PANGKALPINANG – Empat anak buah kapal (ABK) nelayan berhasil dievakuasi dalam kondisi selamat setelah kapal yang mereka gunakan mengalami mati mesin di Perairan Pantai Air Anyir, Kabupaten Bangka, Kepulauan Bangka Belitung, Senin (17/8/2026).

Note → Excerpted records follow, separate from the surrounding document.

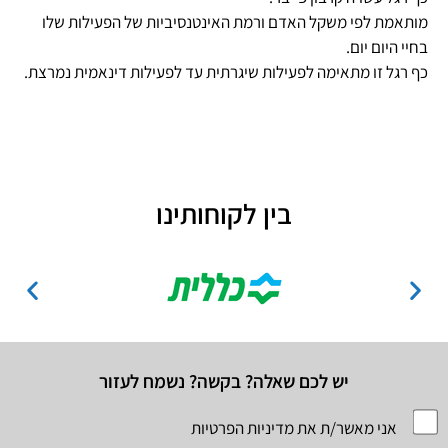
מותאמת לפי משקל האדם ורמת האינטנסיביות של הפעילות שלו
בחיי היום יום.
כף רגל זו מתאימה לפעילות שיגרתית עד לפעילות דינאמית נמרצת.
בין לקוחותינו
יש לכם שאלה? בקשה? נשמח לעזור
אני מאשר/ת את מדיניות הפרטיות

Keempat nelayan tersebut sempat terombang-ambing di tengah laut setelah kapal berwarna biru dengan panjang sekitar 8,5 meter mengalami kerusakan mesin saat sedang mencari ikan. Tim SAR gabungan kemudian bergerak melakukan penyelamatan setelah menerima laporan adanya kapal nelayan yang mengalami masalah.
Peristiwa tersebut bermula ketika empat nelayan berangkat dari Dermaga Serata Pasir Padi menuju Perairan Air Anyir sekitar pukul 06.00 WIB. Setelah beberapa jam berada di laut, kapal yang mereka tumpangi mengalami kerusakan dan mati mesin sekitar pukul 16.00 WIB.
Salah seorang rekan korban, Danis, kemudian melaporkan kejadian tersebut ke Kantor Pencarian dan Pertolongan (Kansar) Pangkalpinang sekitar pukul 17.00 WIB. Laporan itu langsung ditindaklanjuti dengan pengerahan Tim Rescue Kansar Pangkalpinang pada pukul 17.35 WIB.
Operasi evakuasi melibatkan Tim Rescue Kansar Pangkalpinang bersama ABK KN SAR Karna, Polairud Polda Babel, dan Bakamla Babel. Tim bergerak dari Dermaga PT S menuju lokasi kejadian menggunakan sekoci KN SAR Karna.
Dalam perjalanan menuju lokasi, tim menghadapi kendala berupa jarak pandang yang terbatas. Meski demikian, pencarian tetap dilanjutkan hingga tim berhasil menemukan kapal nelayan tersebut.
Setelah tiba di lokasi, kapal nelayan ditinggalkan sementara dalam kondisi lego jangkar. Tim SAR kemudian mengevakuasi keempat awak kapal beserta mesin kapal yang mengalami kerusakan untuk dibawa menuju daratan.
Mesin kapal akan diperbaiki terlebih dahulu. Sementara kapal nelayan tersebut direncanakan akan ditarik atau diambil kembali pada keesokan harinya setelah kondisi mesin memungkinkan.
Tim SAR gabungan bersama para korban kemudian bergerak kembali menuju daratan dan tiba di Dermaga PTS Pangkal Balam pada pukul 20.45 WIB. Keempat nelayan selanjutnya diserahkan kepada pihak keluarga yang telah menunggu.